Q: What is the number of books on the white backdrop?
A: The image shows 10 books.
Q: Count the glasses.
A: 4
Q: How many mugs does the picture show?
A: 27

******

The problem:
Rewrite the data above as a numbered list with one line per item, omitting any blank lines.

Written answer:
1. Q: What is the number of books on the white backdrop?
2. A: The image shows 10 books.
3. Q: Count the glasses.
4. A: 4
5. Q: How many mugs does the picture show?
6. A: 27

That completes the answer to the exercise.